The new year is here, and for many it means resolutions. At work, this often translates into a vague desire to learn new things. But to really make consistent progress, one needs to make learning a habit. Habits are freeing because they save us from the difficult, draining business of making decisions and exercising our self-control.
There are different strategies that can be used to make or break habits in all facets of life. However, below mentioned are a few that are especially helpful for making a habit of ‘on-the-job’ learning.
Identify what you need to learn:
Take time to think big. In the tumult of everyday life, it can be hard to step back and think about what matters most – Where do you want to be in two years? or How could you develop your skills to make your work more interesting and yourself more valuable? Some people prefer to do this kind of thinking alone, with just a pen & paper; others prefer to talk it out with a few trusted co-workers or an old friend.
Take time to think small. Sometimes people get overwhelmed when they try to make grand plans or ask huge questions. In such a case, it’s useful to focus on small and manageable steps that you can incorporate into your life immediately. A useful question to ask could be: To make your work easier or richer tomorrow, what do you need to learn or get better at today?
Ask yourself: whom do you envy? If you envy someone, that person has something you wish you had. Do you envy your friend who gets to travel all the time — or the friend who never has to travel? Do you envy your co-worker who is taking night classes toward getting an MBA – or the one who gets to make lots of presentations? Envy can help show us how we want to grow and change.
Make learning habitual:
Be specific about what you’re asking of yourself. Put your resolution into the form of a concrete, measurable and manageable action. Such as, “Every month I will go to at least two events with learning opportunities” or “Spend two hours every Thursday afternoon reading all the articles I saved during the week.” Being specific helps you figure out what to do, and also makes its execution possible.

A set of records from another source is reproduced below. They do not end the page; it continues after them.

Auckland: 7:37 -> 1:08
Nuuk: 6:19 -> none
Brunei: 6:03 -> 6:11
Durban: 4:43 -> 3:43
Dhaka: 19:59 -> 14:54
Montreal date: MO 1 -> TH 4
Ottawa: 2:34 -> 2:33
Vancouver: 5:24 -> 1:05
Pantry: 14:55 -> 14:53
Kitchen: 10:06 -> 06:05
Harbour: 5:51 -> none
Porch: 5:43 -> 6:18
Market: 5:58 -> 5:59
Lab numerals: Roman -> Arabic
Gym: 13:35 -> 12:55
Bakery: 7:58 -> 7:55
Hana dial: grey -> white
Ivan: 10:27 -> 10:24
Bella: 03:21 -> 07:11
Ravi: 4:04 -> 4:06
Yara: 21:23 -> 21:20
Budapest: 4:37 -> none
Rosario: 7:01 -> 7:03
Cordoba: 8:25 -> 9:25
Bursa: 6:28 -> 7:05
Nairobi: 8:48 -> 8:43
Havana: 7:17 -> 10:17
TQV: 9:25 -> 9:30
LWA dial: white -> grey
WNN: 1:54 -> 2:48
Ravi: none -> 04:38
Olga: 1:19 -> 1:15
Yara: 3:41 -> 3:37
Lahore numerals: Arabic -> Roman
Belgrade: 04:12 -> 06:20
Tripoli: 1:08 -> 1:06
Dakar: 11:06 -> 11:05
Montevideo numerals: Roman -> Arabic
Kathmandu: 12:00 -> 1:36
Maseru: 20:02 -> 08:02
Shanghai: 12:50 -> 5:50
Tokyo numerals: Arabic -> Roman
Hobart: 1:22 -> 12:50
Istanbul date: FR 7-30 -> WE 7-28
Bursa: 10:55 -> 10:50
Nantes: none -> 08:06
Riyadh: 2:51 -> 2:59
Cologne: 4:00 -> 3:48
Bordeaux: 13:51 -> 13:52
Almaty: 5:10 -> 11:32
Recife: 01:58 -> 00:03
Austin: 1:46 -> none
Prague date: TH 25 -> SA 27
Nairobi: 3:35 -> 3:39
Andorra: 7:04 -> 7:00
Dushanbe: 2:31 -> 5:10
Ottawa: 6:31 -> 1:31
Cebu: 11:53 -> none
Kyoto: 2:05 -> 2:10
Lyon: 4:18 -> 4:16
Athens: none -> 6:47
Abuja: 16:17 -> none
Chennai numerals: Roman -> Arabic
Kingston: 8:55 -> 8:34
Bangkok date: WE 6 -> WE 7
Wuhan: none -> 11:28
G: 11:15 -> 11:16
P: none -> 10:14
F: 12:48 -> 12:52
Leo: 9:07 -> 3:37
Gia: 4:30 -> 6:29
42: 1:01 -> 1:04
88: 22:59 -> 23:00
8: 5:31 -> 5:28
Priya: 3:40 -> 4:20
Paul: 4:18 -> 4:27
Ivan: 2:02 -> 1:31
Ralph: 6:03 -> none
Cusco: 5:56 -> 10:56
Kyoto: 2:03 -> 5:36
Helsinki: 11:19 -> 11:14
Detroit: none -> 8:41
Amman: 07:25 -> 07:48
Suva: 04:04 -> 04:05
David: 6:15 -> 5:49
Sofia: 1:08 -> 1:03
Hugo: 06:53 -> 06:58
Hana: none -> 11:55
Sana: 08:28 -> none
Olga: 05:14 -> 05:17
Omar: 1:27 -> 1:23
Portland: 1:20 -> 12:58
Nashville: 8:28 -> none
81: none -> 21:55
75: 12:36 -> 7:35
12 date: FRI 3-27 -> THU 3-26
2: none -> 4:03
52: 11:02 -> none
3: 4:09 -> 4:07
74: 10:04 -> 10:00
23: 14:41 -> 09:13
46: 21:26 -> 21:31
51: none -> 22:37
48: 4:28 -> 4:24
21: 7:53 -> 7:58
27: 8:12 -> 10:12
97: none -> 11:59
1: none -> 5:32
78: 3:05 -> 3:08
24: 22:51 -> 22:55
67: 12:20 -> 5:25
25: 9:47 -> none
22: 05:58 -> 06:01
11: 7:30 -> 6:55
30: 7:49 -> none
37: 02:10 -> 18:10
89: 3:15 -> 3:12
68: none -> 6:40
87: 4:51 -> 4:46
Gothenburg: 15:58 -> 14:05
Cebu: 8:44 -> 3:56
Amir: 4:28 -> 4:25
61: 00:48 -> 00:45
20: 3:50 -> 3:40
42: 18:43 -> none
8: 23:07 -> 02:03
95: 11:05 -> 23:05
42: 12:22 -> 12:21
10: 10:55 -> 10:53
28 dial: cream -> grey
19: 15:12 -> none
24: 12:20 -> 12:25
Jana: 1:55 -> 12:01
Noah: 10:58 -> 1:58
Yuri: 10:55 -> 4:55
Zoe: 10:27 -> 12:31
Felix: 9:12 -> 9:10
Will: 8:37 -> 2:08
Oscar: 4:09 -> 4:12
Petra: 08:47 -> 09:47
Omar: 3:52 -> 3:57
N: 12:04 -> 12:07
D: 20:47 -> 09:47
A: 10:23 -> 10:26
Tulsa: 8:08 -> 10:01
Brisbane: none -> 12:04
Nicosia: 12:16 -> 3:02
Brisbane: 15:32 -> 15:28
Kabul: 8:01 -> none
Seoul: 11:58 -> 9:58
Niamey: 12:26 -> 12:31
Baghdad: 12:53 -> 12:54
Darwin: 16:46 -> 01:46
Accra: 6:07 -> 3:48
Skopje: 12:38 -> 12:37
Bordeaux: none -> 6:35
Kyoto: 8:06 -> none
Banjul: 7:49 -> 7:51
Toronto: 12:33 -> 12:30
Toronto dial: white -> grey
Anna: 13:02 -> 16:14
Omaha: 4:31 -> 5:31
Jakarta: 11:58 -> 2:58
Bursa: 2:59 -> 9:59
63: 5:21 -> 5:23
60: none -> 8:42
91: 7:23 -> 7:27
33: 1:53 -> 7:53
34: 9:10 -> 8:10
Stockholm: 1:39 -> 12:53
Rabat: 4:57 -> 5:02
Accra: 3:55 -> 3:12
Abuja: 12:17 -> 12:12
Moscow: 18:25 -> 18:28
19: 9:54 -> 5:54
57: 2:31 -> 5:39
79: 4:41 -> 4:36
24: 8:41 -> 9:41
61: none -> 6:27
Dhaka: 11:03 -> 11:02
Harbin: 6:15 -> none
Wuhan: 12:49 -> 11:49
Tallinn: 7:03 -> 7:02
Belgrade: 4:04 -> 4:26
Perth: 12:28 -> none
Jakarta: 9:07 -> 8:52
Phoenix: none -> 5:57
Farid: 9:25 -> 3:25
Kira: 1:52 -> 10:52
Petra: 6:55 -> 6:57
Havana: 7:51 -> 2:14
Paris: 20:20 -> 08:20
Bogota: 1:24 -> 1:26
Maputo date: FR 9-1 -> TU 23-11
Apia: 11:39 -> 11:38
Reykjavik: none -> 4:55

Monitor your habit. Monitoring is, almost, uncanny in its power. Research shows that simply by monitoring a behavior, we tend to do a much better job of it. It holds true even if we are watching instructional videos or making time to practice a new skill. Keep track, and you’ll push yourself in the right direction.
Schedule time for your habit. Something like “Research such-and-such”, is a goal that may keep getting pushed to the bottom of a to-do list. Even if it’s important, it’s not urgent enough. So, schedule a specific time for research and learning.
Recognize that working is one of the most dangerous forms of procrastination. When you schedule a time to do certain work, you should do that work and nothing else. No filing, no cleaning, no checking emails. Do the scheduled work, otherwise, you may work and work and work, but will never get around to do the very thing you had set out to do.
Spend time with people who have the learning habits that you want to emulate. Studies show that we tend to pick up habits from the people around us. So choose your company wisely. If you know that some of your co-workers make ‘on-the-job’ learning a habit, go out of your way to spend time with them, and you’ll easily pick up that habit yourself.
When we understand ourselves better, we can apply habit-forming strategies that have greater chances of success. We can shape our habits to suit ourselves — our own nature, our own interests, our own strengths. Further, if we develop habits that work for us, then we’re likely to be happy, healthy, and productive.
The team at Actuate Business Consulting, a knowledge based management consulting firm in India, believes, that utilizing the aforementioned insights into habit formation can go a long way in automating the process of learning. For Henry Ford once said “Anyone who stops learning is old, whether at 20 or at 80. Anyone who keeps learning stays young. The greatest thing in life is to keep your mind young.”